* Page extract *
This is an automated email from the ASF dual-hosted git repository.

pjfanning pushed a commit to branch main
in repository https://gitbox.apache.org/repos/asf/pekko.git


The following commit(s) were added to refs/heads/main by this push:
     new 3c78ad4eeb try to fix flaky RotatingProviderWithChangingKeysSpec 
(#2940)
3c78ad4eeb is described below

commit 3c78ad4eebe80390c06d325f9cba84f15e481af5
Author: PJ Fanning <[email protected]>
AuthorDate: Thu May 7 08:50:21 2026 +0100

    try to fix flaky RotatingProviderWithChangingKeysSpec (#2940)
    
    * Fix flaky RotatingProviderWithChangingKeysSpec: retry test and improve 
contact robustness
    
    Motivation:
    The `must rebuild the SSLContext using new keys` test is flaky because
    `contact` times out (6s) while TLS connection establishment is still
    in progress. A single failed run discards all the work done in that
    attempt.

* Job item A *
In the commit email, rename "flaky" to "unstable" and give the passage from "3c78ad4eeb is described" to "flaky RotatingProviderWithChangingKeysSpec (#2940)" with that change.
* Job item B *
List the field names that begin the header lines of the commit email, from the line with the full commit hash through the line with the date.
Answer using nothing but the commit email.

* Data block *

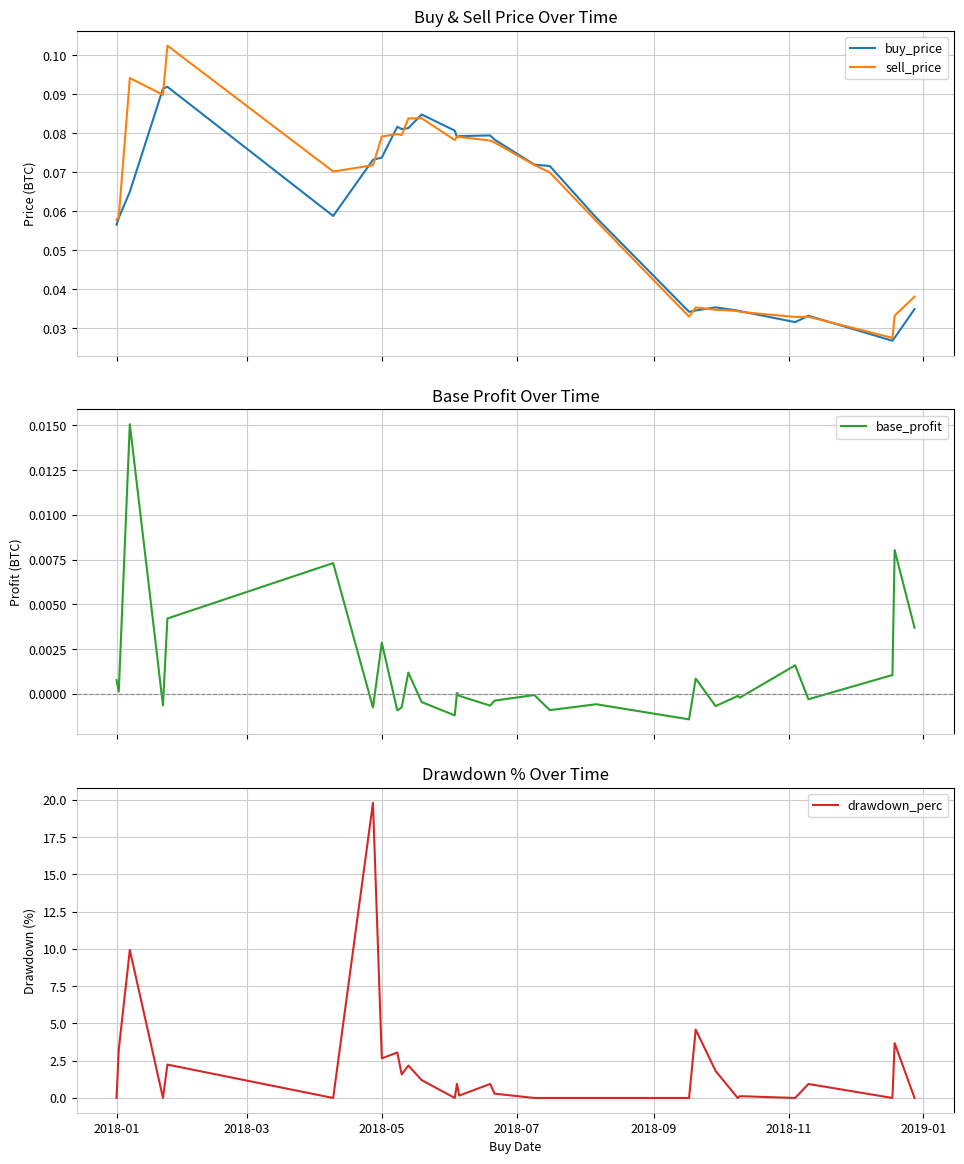

The drawdown_perc series shows 3.7 at 2018-05. True or false?

False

* Exercise answer A *
3c78ad4eeb is described below

commit 3c78ad4eebe80390c06d325f9cba84f15e481af5
Author: PJ Fanning <[email protected]>
AuthorDate: Thu May 7 08:50:21 2026 +0100

    try to fix unstable RotatingProviderWithChangingKeysSpec (#2940)

* Exercise answer B *
commit, Author, AuthorDate